*Selected passage*.
----

In [29]:
from google.colab import drive
import pandas as pd
import sqlite3
from pandasql import sqldf

# Step 1: Mount Google Drive to access files stored in the user's Google Drive
# This allows the script to read and write files stored in Google Drive, making it accessible in Google Colab.
drive.mount('/content/drive')

# Step 2: Load the File into a Pandas DataFrame
# Define the file path to the Excel file stored in Google Drive.
# Ensure that the file exists and that the correct path is provided.
file_path = '/content/drive/My Drive/Data_Analyst/Portfolio_Projects/Projects/SQL/Layoffs_Dataset_After_Cleaning.xlsx'

# Read the Excel file into a Pandas DataFrame.
# The 'openpyxl' engine is specified to handle Excel (.xlsx) files.
df = pd.read_excel(file_path, engine='openpyxl')

# Step 3: Execute SQL Queries Using pandasql
# `pandasql` allows SQL queries to be executed on Pandas DataFrames.
query1 = "SELECT * FROM df;"  # Retrieve all data from the DataFrame.
query2 = "SELECT MAX(total_laid_off) FROM df;"  # Find the maximum number of layoffs in the dataset.

# Execute the queries using pandasql and store the results in variables.
result1 = sqldf(query1, globals())
result2 = sqldf(query2, globals())

# Display the results.
print("All Data:")
print(result1)
print("\nMaximum Layoffs:")
print(result2)

# Step 4: Use SQLite for More Efficiency
# SQLite is used to improve query performance and manage large datasets efficiently.
conn = sqlite3.connect(":memory:")  # Create an in-memory SQLite database.

# Store the DataFrame as a SQL table named 'layoffs_staging2'.
df.to_sql("layoffs_staging2", conn, index=False, if_exists="replace")

# Define multiple SQL queries for data analysis.
query1_sqlite = "SELECT * FROM layoffs_staging2;"  # Retrieve all records.
query2_sqlite = "SELECT MAX(total_laid_off) FROM layoffs_staging2;"  # Find max layoffs.
query3_sqlite = "SELECT MAX(percentage_laid_off), MIN(percentage_laid_off) FROM layoffs_staging2 WHERE percentage_laid_off IS NOT NULL;"  # Find max & min percentage layoffs.
query4_sqlite = "SELECT * FROM layoffs_staging2 WHERE percentage_laid_off = 1;"  # Get companies with 100% layoffs.
query5_sqlite = "SELECT * FROM layoffs_staging2 WHERE percentage_laid_off = 1 ORDER BY funds_raised DESC;"  # 100% layoffs ordered by funds raised.

----

*Listing*.

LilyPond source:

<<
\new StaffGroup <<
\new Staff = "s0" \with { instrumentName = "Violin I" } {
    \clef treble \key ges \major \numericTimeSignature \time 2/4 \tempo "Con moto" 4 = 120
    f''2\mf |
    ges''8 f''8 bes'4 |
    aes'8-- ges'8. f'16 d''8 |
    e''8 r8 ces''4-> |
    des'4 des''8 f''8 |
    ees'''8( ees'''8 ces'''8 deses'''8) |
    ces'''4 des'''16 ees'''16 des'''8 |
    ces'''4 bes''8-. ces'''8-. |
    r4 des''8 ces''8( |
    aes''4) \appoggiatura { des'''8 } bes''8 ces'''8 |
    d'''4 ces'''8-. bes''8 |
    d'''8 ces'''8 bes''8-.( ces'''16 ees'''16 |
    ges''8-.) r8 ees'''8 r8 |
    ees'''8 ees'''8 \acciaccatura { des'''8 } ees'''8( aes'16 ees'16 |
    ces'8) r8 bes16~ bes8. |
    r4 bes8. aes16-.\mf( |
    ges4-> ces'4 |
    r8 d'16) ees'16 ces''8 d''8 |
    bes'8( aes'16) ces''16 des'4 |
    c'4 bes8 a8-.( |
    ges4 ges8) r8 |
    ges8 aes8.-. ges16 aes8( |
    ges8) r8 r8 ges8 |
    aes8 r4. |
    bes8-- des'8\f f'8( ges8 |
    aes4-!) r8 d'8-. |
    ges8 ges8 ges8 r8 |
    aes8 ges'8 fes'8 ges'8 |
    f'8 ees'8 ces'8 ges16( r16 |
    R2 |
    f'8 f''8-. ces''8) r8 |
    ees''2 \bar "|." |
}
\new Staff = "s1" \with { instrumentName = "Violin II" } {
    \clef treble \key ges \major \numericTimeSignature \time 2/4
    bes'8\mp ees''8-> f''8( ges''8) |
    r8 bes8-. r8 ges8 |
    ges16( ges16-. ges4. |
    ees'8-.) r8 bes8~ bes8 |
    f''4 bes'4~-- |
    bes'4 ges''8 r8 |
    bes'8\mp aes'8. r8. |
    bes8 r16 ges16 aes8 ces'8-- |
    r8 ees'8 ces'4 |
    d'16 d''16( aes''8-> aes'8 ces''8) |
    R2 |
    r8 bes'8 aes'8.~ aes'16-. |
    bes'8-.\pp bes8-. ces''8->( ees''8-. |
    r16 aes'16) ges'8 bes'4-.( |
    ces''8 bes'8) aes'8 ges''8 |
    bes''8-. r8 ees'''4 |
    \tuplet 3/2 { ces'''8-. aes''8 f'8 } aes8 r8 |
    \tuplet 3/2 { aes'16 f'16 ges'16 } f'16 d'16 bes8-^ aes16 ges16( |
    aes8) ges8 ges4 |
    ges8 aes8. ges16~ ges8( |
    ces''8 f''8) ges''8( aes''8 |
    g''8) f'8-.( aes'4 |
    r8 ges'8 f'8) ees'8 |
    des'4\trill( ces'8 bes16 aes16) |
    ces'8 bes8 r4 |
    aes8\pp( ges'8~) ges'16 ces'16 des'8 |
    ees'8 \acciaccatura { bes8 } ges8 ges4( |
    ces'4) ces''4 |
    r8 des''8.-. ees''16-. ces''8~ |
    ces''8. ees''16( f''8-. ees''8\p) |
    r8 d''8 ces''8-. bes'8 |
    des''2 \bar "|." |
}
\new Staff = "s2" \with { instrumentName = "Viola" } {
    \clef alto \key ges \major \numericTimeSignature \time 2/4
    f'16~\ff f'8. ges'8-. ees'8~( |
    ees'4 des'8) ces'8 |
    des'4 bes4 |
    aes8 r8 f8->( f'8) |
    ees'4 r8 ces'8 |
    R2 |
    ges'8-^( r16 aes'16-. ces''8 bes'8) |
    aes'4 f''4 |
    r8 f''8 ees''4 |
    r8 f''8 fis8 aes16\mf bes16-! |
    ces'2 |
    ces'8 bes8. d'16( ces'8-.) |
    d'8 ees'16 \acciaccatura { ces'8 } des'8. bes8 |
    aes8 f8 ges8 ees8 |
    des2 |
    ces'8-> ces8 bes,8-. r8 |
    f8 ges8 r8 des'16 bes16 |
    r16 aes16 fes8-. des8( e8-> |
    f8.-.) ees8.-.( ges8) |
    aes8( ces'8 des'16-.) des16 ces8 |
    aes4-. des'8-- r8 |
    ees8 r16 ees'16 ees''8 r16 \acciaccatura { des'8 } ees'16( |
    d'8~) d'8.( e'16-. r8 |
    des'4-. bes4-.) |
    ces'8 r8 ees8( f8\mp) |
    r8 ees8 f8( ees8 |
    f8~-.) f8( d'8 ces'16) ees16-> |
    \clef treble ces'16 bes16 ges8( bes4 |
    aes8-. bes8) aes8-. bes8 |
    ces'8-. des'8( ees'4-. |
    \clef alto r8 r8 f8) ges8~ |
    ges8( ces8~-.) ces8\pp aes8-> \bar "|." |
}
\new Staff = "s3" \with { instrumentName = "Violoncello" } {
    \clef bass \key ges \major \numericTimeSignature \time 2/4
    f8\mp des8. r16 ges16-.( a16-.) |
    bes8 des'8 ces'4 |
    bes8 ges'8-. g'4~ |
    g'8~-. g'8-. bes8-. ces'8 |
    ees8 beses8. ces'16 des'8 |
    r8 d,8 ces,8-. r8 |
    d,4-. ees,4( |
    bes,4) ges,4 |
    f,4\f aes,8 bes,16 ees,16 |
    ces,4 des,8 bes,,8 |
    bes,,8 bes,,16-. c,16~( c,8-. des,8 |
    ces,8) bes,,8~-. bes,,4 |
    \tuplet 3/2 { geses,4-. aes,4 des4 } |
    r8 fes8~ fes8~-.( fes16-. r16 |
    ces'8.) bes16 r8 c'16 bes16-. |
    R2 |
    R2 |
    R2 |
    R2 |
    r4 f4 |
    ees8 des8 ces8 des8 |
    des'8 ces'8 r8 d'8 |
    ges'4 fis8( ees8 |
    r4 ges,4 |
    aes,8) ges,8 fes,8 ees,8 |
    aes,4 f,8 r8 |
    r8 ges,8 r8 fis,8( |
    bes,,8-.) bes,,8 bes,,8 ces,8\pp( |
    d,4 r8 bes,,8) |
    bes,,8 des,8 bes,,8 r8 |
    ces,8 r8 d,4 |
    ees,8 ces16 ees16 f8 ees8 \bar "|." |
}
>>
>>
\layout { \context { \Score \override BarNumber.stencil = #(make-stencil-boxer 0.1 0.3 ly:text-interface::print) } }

----

*Challenge*. In the layoffs analysis code above, what is the name of the SQL table that the DataFrame is stored as?

*Answer for the task*. layoffs_staging2